--- START ---
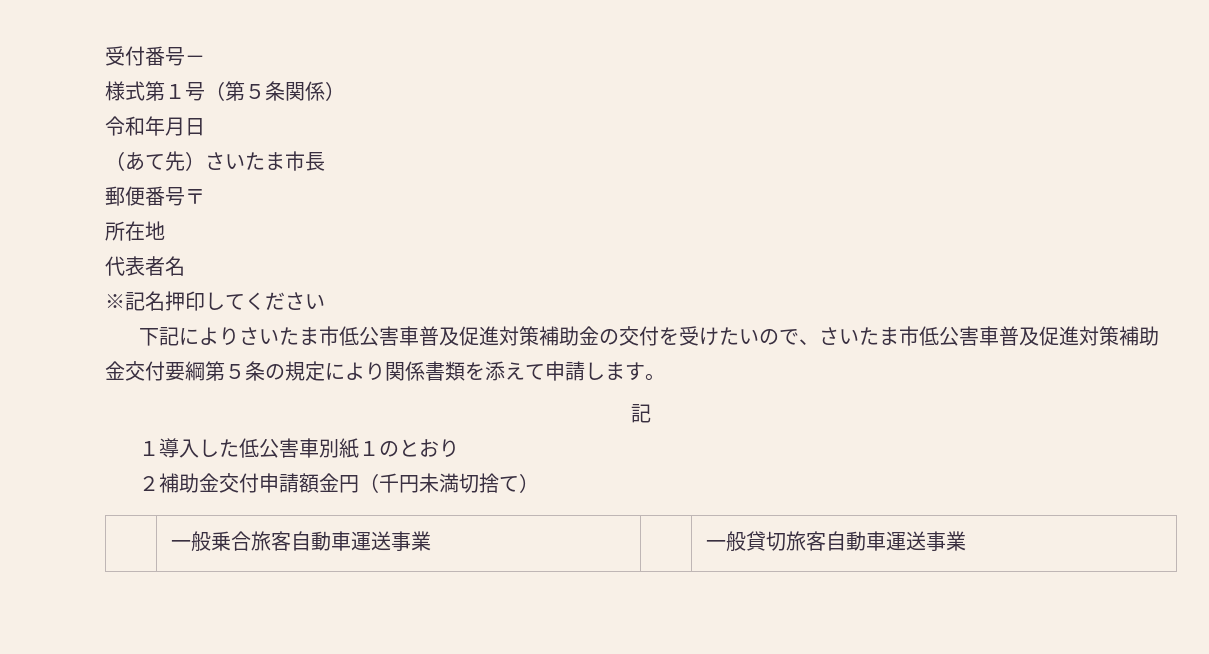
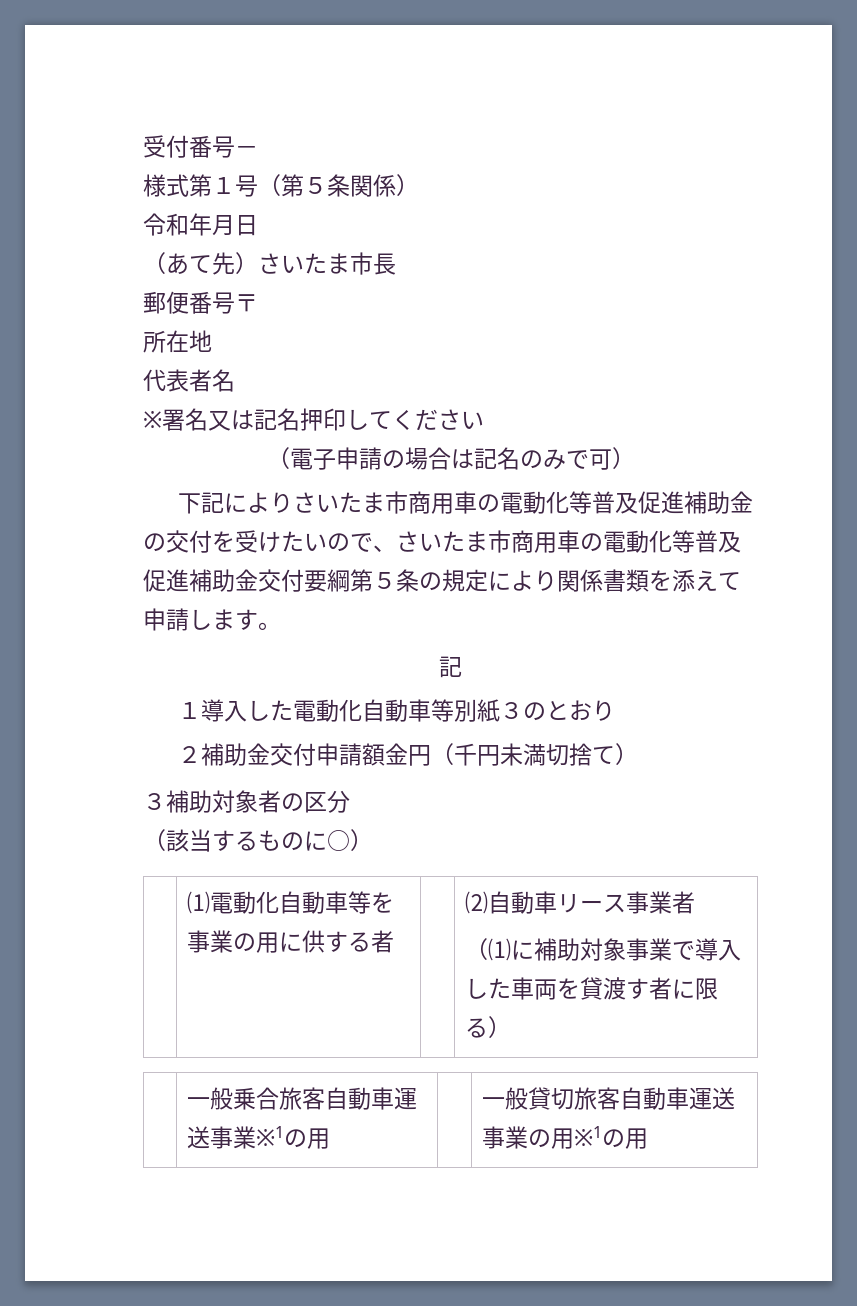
(125, 301) none -> [162,408,254,431] 署名又は
(325, 301) none -> [266,447,635,470] // （電子申請の場合は記名のみで可）
[339,326,540,346] 低公害車普及促進対策 -> [407,491,684,514] 商用車の電動化等普及促進
[919,326,1120,346] 低公害車普及促進対策 -> [511,530,741,553] [143,569,189,592] 商用車の電動化等普及促進
[239,438,380,459] 低公害車別紙１ -> [292,699,523,723] 電動化自動車等別紙３
(540, 483) none -> [143,790,350,813] [143,829,373,852] [187,891,395,914] [187,930,395,953] [465,891,696,914] [465,938,742,961] [465,977,719,1000] [465,1016,512,1038] // ３補助対象者の区分 // （該当するものに○） // | ⑴電動化自動車等を事業の用に供する者 | | ⑵自動車リース事業者 // （⑴に補助対象事業で導入した車両を貸渡す者に限る）
(431, 541) none -> [256,1126,331,1149] ※1の用
(966, 541) none -> [528,1126,649,1149] の用※1の用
--- END ---
## WHAT TO DO
Supply the count of lines in the entries that contain the word "商用車の電動化等普及促進", and nothing besides.

## RESULT OF THIS TASK
2